As sophisticated humans equal to men, women are quite capable of deception, and in some cases, can create the motherload of lies. Think of Anna Delvey (“Inventing Anna”), Sarma Melgnailis (“Bad Vegan”), and Elizabeth Holmes (founder of Theranos), the megastar female fabulists of today. Each of these women told thousands of lies, over several years, to countless people who believed them! These epic female fraudsters rival any conmen of lore. Maybe that’s why “believe women” ignores their existence.
“Believe women” exerts real power in the courtroom, the media, the court of public opinion, and most dangerously, in the decisions of those with prosecutorial discretion. Indeed, “believe women” wields so much power over decision-making prosecutors throughout the country that it has hijacked the criminal justice system in pursuit of the #MeToo agenda. Rather than acting on behalf of “The People,” District Attorneys now often act as “victims’ rights” litigators retained by the “believe women” lobby to pursue its political agenda. In many cases of mine and my colleagues, the District Attorneys are spearheading prosecutions that they know are unjust to avoid a black eye from the #MeToo movement or to risk losing their #MeToo voter base. This is not the action of an office charged with the pursuit of justice. Rather, this shows that District Attorneys would rather risk prosecuting innocent men than become a target in the #MeToo cancel pogrom.
Currently, there is no brake on the runaway train of the #MeToo movement.
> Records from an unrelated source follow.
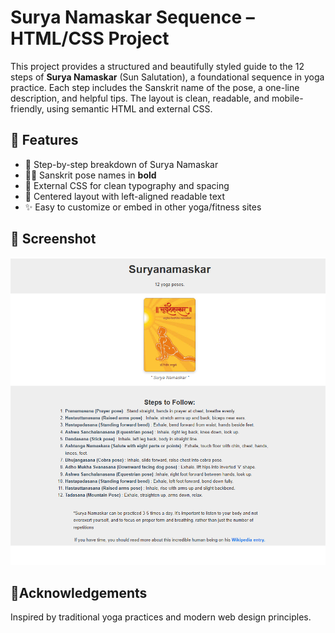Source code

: # Surya Namaskar Sequence – HTML/CSS Project

This project provides a structured and beautifully styled guide to the 12 steps of **Surya Namaskar** (Sun Salutation), a foundational sequence in yoga practice. Each step includes the Sanskrit name of the pose, a one-line description, and helpful tips. The layout is clean, readable, and mobile-friendly, using semantic HTML and external CSS.

## 🌟 Features

- 📜 Step-by-step breakdown of Surya Namaskar
- 🧘‍♀️ Sanskrit pose names in **bold**
- 🎨 External CSS for clean typography and spacing
- 📱 Centered layout with left-aligned readable text
- ✨ Easy to customize or embed in other yoga/fitness sites

## 📸 Screenshot
<!-- Replace with actual image path if available -->
<html>
  <img src="./Poster_Page.png" alt="website poster of suryanamaskar. "/>
</html>

## 🙏Acknowledgements
Inspired by traditional yoga practices and modern web design principles.
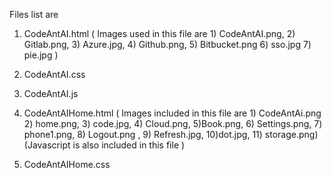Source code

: Files list are 
1) CodeAntAI.html ( Images used in this file are 1) CodeAntAI.png, 2) Gitlab.png, 3) Azure.jpg, 4) Github.png, 5) Bitbucket.png 6) sso.jpg 7) pie.jpg )
2) CodeAntAI.css
3) CodeAntAI.js

4) CodeAntAIHome.html ( Images included in this file are 1) CodeAntAi.png 2) home.png, 3) code.jpg, 4) Cloud.png, 5)Book.png, 6) Settings.png, 7) phone1.png, 8) Logout.png , 9) Refresh.jpg, 10)dot.jpg, 11) storage.png)
(Javascript is also included in this file ) 
5) CodeAntAIHome.css
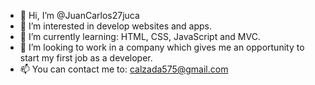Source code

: - 👋 Hi, I’m @JuanCarlos27juca
- 👀 I’m interested in develop websites and apps.
- 🌱 I’m currently learning: HTML, CSS, JavaScript and MVC.
- 💞️ I’m looking to work in a company which gives me an opportunity to start my first job as a developer.
- 📫 You can contact me to: calzada575@gmail.com

<!---
JuanCarlos27juca/JuanCarlos27juca is a ✨ special ✨ repository because its `README.md` (this file) appears on your GitHub profile.
You can click the Preview link to take a look at your changes.
--->

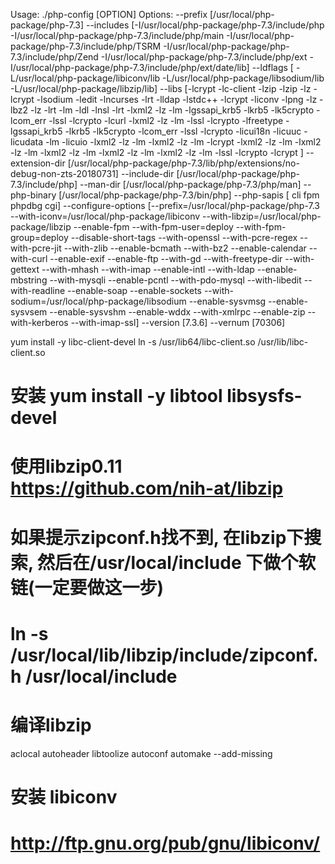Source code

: Usage: ./php-config [OPTION]
Options:
  --prefix            [/usr/local/php-package/php-7.3]
  --includes          [-I/usr/local/php-package/php-7.3/include/php -I/usr/local/php-package/php-7.3/include/php/main -I/usr/local/php-package/php-7.3/include/php/TSRM -I/usr/local/php-package/php-7.3/include/php/Zend -I/usr/local/php-package/php-7.3/include/php/ext -I/usr/local/php-package/php-7.3/include/php/ext/date/lib]
  --ldflags           [ -L/usr/local/php-package/libiconv/lib -L/usr/local/php-package/libsodium/lib -L/usr/local/php-package/libzip/lib]
  --libs              [-lcrypt  -lc-client  -lzip -lzip -lz -lcrypt -lsodium -ledit -lncurses -lrt -lldap -lstdc++ -lcrypt -liconv -lpng -lz -lbz2 -lz -lrt -lm -ldl -lnsl  -lrt -lxml2 -lz -lm -lgssapi_krb5 -lkrb5 -lk5crypto -lcom_err -lssl -lcrypto -lcurl -lxml2 -lz -lm -lssl -lcrypto -lfreetype -lgssapi_krb5 -lkrb5 -lk5crypto -lcom_err -lssl -lcrypto -licui18n -licuuc -licudata -lm -licuio -lxml2 -lz -lm -lxml2 -lz -lm -lcrypt -lxml2 -lz -lm -lxml2 -lz -lm -lxml2 -lz -lm -lxml2 -lz -lm -lxml2 -lz -lm -lssl -lcrypto -lcrypt ]
  --extension-dir     [/usr/local/php-package/php-7.3/lib/php/extensions/no-debug-non-zts-20180731]
  --include-dir       [/usr/local/php-package/php-7.3/include/php]
  --man-dir           [/usr/local/php-package/php-7.3/php/man]
  --php-binary        [/usr/local/php-package/php-7.3/bin/php]
  --php-sapis         [ cli fpm phpdbg cgi]
  --configure-options [--prefix=/usr/local/php-package/php-7.3 --with-iconv=/usr/local/php-package/libiconv --with-libzip=/usr/local/php-package/libzip --enable-fpm --with-fpm-user=deploy --with-fpm-group=deploy --disable-short-tags --with-openssl --with-pcre-regex --with-pcre-jit --with-zlib --enable-bcmath --with-bz2 --enable-calendar --with-curl --enable-exif --enable-ftp --with-gd --with-freetype-dir --with-gettext --with-mhash --with-imap --enable-intl --with-ldap --enable-mbstring --with-mysqli --enable-pcntl --with-pdo-mysql --with-libedit --with-readline --enable-soap --enable-sockets --with-sodium=/usr/local/php-package/libsodium --enable-sysvmsg --enable-sysvsem --enable-sysvshm --enable-wddx --with-xmlrpc --enable-zip --with-kerberos --with-imap-ssl]
  --version           [7.3.6]
  --vernum            [70306]


yum install -y libc-client-devel
ln -s /usr/lib64/libc-client.so /usr/lib/libc-client.so

# 安装 yum install -y libtool libsysfs-devel
# 使用libzip0.11 https://github.com/nih-at/libzip
# 如果提示zipconf.h找不到, 在libzip下搜索, 然后在/usr/local/include 下做个软链(一定要做这一步)
# ln -s /usr/local/lib/libzip/include/zipconf.h /usr/local/include
# 编译libzip
aclocal
autoheader
libtoolize
autoconf
automake --add-missing


# 安装 libiconv
# http://ftp.gnu.org/pub/gnu/libiconv/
Legislators, plaintiff’s lawyers, prosecutors, journalists, jurors, and the public routinely abandon common sense about human behavior (people lie, all the time, including women) in the throes of mob mentality. I fear a future jury instruction that directs jurors, as a matter of law, to “believe women.” Gender-bias can never be the solution to anything.
So what is the way forward? It is to be fair and impartial in evaluating evidence, not jumping to conclusions, and not allowing gender bias to influence us. This will not always result in acquittals, or victims receiving perfect justice. But our justice system was never perfect. There was no room for “believe women” in the Spacey trials—and if we actually care about justice, it should never enter any courtroom. Without “believe women” placing its thumb on the scales of justice, due process without the presumption of guilt is possible, like it was for Kevin Spacey.